The authors brought up four criticisms, which we will seek to address.

• (a)

  Firstly, Dr. Méndez-Sánchez et al. questioned the use of the term “overdiagnosis.” We thank them for pointing this out, and we agree that the more appropriate term could be “misdiagnosis.” Patients with MAFLD(+)/NAFLD(-) had a higher risk of all outcomes, and this could have been driven by the systemic comorbidities rather than the fatty liver itself. In addition, MAFLD(+)/NAFLD(-) patients with viral hepatitis had a 6.77x increased odds of advanced fibrosis, which was likely to be driven either by the viral hepatitis, or by the combination of viral hepatitis and steatotic liver injury. We believe that when multiple aetiologies are contributing to liver disease, considering them under one diagnostic category is not only scientifically inaccurate but also carries the potential for one of the aetiologies to be overlooked during workup. Furthermore, we do consider patients as “HBV/HCV co-infected” rather than a single virus alone, even though they share the same risk factors of blood borne transmission. Using the term MAFLD may potentially bring up the risk of misdiagnosis, missing alternate additional liver diseases that may be present.

• (b)

  Dr. Méndez-Sánchez et al. claimed that the MAFLD definition improved diagnostic / prognostic utility. While we agree that it may have increased the sensitivity of determining all cause outcomes in our study, sensitivity alone does not make prognostication reliable. The use of the term may potentially reduce the specificity of attributing these all-cause outcomes to fatty liver disease. Our study was unable to evaluate the use of the terminology as a biomarker accurately to predict detailed outcomes of the disease, especially liver related outcomes.

• (c)

  Dr. Méndez-Sánchez et al. claimed that with using MAFLD, it helped to identify the coexistence of viral hepatitis with fatty liver disease that would have been missed under the “primitive NAFLD definition.” We disagree with this point, as the patient would already have been diagnosed with the confounding liver disease. Indeed, genotype 3 of HCV can cause hepatic steatosis, which improves with treatment of the HCV [2]. Using the unifying term of MAFLD may lead to ignorance of other causes of hepatic steatosis, such as alcohol, which require a different strategy to holistically manage the patient. This is akin to diagnosing patients with “viral hepatitis” rather than HBV or HCV, which have differing treatment strategies.

• (d)

  Our team does acknowledge the strengths of the term MAFLD, which does capture the systemic factors and upstream drivers of the disease. The use of a positive diagnostic criteria with MAFLD also does help disease definitions, as pointed out in our initial manuscript. However, the limitations of the use of the term also must be discussed as a part of responsible science.
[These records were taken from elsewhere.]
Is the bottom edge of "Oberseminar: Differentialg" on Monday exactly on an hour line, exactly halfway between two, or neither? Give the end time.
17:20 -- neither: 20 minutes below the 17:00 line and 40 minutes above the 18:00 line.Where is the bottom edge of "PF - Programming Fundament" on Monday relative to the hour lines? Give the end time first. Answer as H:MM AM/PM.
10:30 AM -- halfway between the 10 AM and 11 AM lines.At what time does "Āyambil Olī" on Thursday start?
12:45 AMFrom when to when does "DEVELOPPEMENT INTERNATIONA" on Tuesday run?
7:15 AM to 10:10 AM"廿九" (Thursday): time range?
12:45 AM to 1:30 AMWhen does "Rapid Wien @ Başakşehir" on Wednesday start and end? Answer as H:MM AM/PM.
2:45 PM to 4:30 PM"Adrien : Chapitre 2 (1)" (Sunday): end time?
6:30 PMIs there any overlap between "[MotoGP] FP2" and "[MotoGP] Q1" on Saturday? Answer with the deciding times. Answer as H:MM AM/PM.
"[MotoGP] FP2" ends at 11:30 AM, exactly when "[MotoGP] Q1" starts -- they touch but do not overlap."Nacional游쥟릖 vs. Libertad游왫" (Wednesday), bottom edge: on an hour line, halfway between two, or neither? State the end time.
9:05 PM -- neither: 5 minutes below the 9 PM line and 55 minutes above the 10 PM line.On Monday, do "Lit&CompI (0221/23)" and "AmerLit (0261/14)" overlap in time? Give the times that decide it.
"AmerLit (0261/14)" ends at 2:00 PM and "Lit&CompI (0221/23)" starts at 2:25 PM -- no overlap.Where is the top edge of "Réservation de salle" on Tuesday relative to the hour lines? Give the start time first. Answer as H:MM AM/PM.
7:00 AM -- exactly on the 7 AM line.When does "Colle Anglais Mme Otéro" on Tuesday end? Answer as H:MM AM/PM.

It is apt that Dr. Méndez-Sánchez et al. bring up “interpretive bias.” Indeed, the article cited by them elaborates on a previously noted opinion that “at the cutting edge of scientific progress, where new ideas develop, we will never escape subjectivity” [3,4]. We are honored that the authors respect the scientific rigour and presentation of our results. We accept that they may choose to interpret the published results differently. Disagreements are part of scientific discourse, and through healthy disagreement, science can progress [5]. Nevertheless, we do believe that such disagreements should remain collegial, and avoid taking the nature of mudslinging or implying that people with contrarian views practice untrustworthy science.

This is especially so in the debate over the terminology of fatty liver disease, where arguments appear to have become heated on all sides of the debate. We agree with the call for a stronger evidence base, and a clear understanding of the implications of change [6]. Evidence should certainly trump eminence to generate more information to guide the field in choosing a name that best represents the disease. Our research group strives to provide more evidence in this space, and is committed to following the evidence, irrespective of the final nomenclature. We hold fast that any eventual changes in the field should serve to benefit patients and their communities, rather than the personal biases of one or a handful of individuals.

We once again thank the authors for their interest in our manuscript. However, we respectfully maintain that their input does not influence our conclusions.